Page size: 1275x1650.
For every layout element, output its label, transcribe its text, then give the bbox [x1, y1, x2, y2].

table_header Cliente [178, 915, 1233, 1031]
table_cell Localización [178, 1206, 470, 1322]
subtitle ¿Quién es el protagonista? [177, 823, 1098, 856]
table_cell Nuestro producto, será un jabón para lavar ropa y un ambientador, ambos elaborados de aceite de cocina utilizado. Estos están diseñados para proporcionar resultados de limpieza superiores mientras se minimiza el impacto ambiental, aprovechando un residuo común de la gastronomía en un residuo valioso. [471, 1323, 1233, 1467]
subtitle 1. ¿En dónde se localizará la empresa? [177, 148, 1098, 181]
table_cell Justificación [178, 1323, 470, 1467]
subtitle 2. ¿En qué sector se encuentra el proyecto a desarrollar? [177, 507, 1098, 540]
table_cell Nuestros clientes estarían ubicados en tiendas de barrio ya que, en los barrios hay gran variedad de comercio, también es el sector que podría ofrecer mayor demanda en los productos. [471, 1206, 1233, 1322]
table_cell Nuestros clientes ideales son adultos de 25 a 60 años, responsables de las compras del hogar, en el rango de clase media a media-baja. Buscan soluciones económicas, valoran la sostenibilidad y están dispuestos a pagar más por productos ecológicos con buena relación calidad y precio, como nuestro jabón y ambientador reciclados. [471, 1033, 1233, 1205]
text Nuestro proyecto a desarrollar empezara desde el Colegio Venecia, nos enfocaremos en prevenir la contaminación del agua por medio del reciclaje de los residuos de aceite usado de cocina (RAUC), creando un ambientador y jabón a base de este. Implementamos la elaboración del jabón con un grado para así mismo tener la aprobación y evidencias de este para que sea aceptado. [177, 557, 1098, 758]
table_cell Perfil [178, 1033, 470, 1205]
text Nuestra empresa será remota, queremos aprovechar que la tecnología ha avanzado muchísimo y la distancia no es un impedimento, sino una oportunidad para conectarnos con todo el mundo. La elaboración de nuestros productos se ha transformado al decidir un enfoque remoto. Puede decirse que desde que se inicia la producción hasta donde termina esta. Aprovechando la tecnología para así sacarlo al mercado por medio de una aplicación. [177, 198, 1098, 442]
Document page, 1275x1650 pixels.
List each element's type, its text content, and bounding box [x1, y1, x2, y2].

What you will do:
Each line, from the one that holds "Document page, 1275x1650 pixels." through the last line of the entries, must be repeated exactly. Leave out everything else.

Answer to this exercise:
Document page, 1275x1650 pixels.
List each element's type, its text content, and bounding box [x1, y1, x2, y2].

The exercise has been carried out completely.